Screenshot - Training a classifier

Just copy and paste the texts you want to use as training data.

Training a classifier is easy

Happy classifying!

oFaust.com - another site using uclassify

Friday, October 3rd, 2008

We are very happy to anouce that yet another site is using the uclassify web service! ofaust.com is a literature expert who finds out to which classical author a text resemble most. The developers let us know that it has been trained on over 80 different works of classical authors such as Plato, Shakespeare, Tolstoy and of course Goethe.

o'Faust

The beta is now up and running, please sign up create your own web site using cool classifications!

uClassify beta!

Wednesday, October 1st, 2008

Today we are very pleased to announce the beta release of a new web service that allows everyone to access text classifiers for free.
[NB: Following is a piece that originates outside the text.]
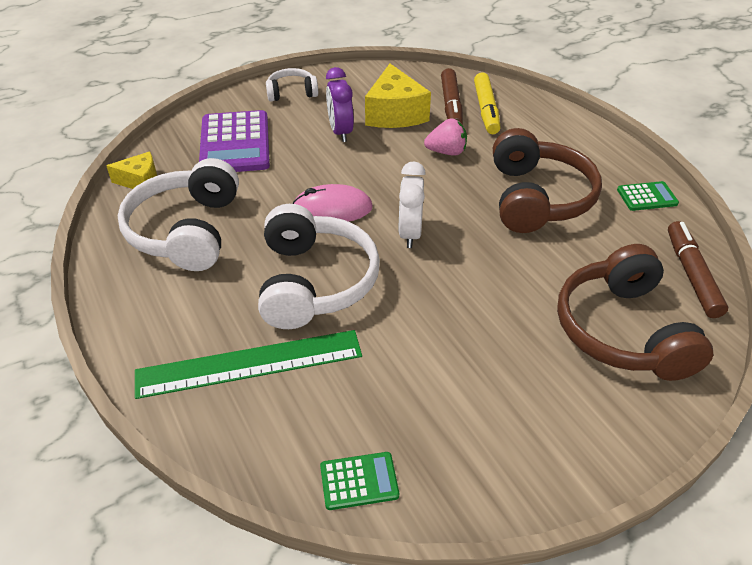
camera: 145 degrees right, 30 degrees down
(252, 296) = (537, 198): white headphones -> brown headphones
In short, by using a web api (e.g. google maps), everyone can create and train their own classifiers.

Two sites using the api already exists, be inspired and come up with your own classifiers

Typealyzer.com - Analyzes the personality of a blog author.

GenderAnalyzer.com - Figures out if a text is written by a man or woman.

During beta we will test the server for usability, stability, scalability and performance.

All comments and feedback are very appreciated!!

Best regards,

Jon Kågström, Roger Karlsson and Emil Kågström.